The prospective planting report, released recently, estimates that the total acreage for the eight major US crops including corn, wheat, soyabean and cotton may top 255 million acres. This is the second highest level since 2007 and some 2 million acres below the levels seen in 2012.

This comes at a time when speculative long positions are being built on the bourses and prices of major crops have spiked by 10-12 per cent. The report comes as a relief for grain handlers and traders.

Strong selling

The continued higher acreage in the US combined with the expectation of trend-line yields in 2014 is likely to deliver higher carryover stocks in 2014, most notably in corn.

This will also mean there will be strong near-term selling of large on-farm stocks. The prospective plantings report suggests a six per cent year-on-year increase in the US soyabean acreage to a record 81.5 million acres.

The US is the world’s largest producer of soyabean (89 million tonnes). However, bean inventories have dropped to a decade’s low. Cotton acreage is expected to be up by seven per cent with acreage seen at 11 million acres.

For wheat, the expectation is that acreage may be down by one per cent to 55.8 million acres.
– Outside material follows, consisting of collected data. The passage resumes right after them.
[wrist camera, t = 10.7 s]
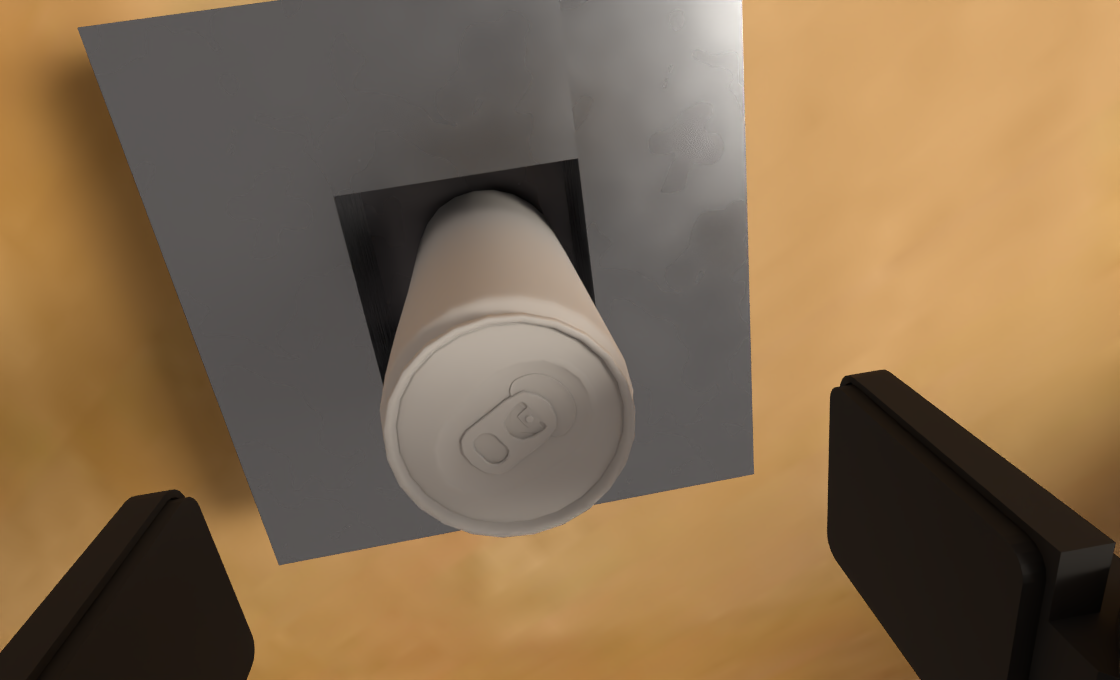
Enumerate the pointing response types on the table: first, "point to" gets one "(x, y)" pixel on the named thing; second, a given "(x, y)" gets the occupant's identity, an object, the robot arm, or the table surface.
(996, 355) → the table surface
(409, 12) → the socket block
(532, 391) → the beverage can
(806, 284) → the table surface
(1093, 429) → the table surface
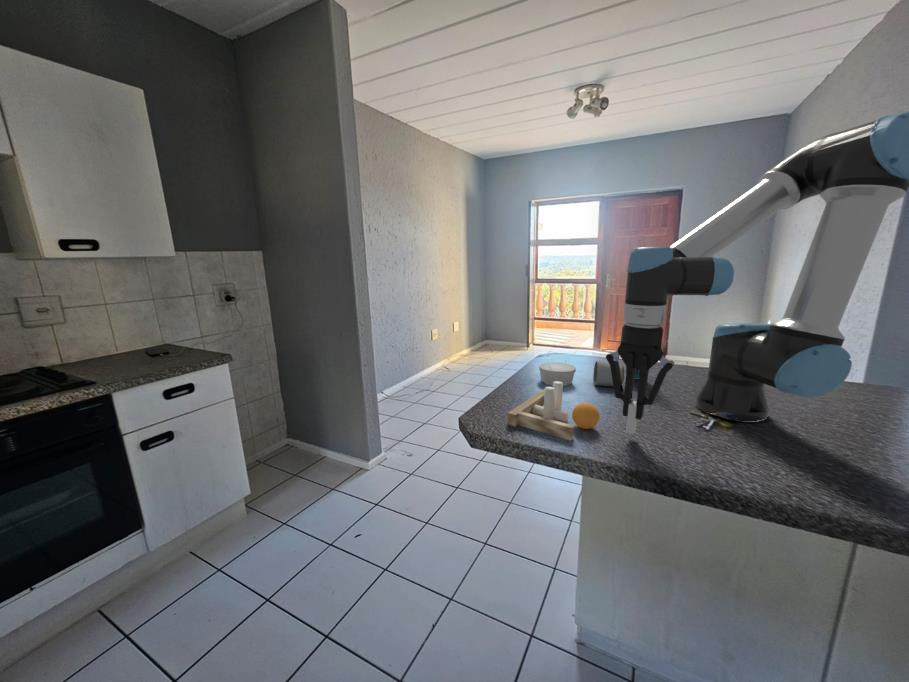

Corn plantings are likely to drop 4 per cent, at 91.7 million acres.

Weather influence

Despite this, there is pressure on corn prices because inventories are 30 per cent higher and there is expectation of a large carryover stocks. Subject to normal weather, record harvests of soyabean, cotton and corn is likely in the US in the coming months.

It will rein in food inflation and provide relief to food import-dependent countries. It will also support the grains and oilseeds origination business of large agribusiness corporates. Speculative funds currently at play will exit the market when prospects of large harvests and softer prices crystallise.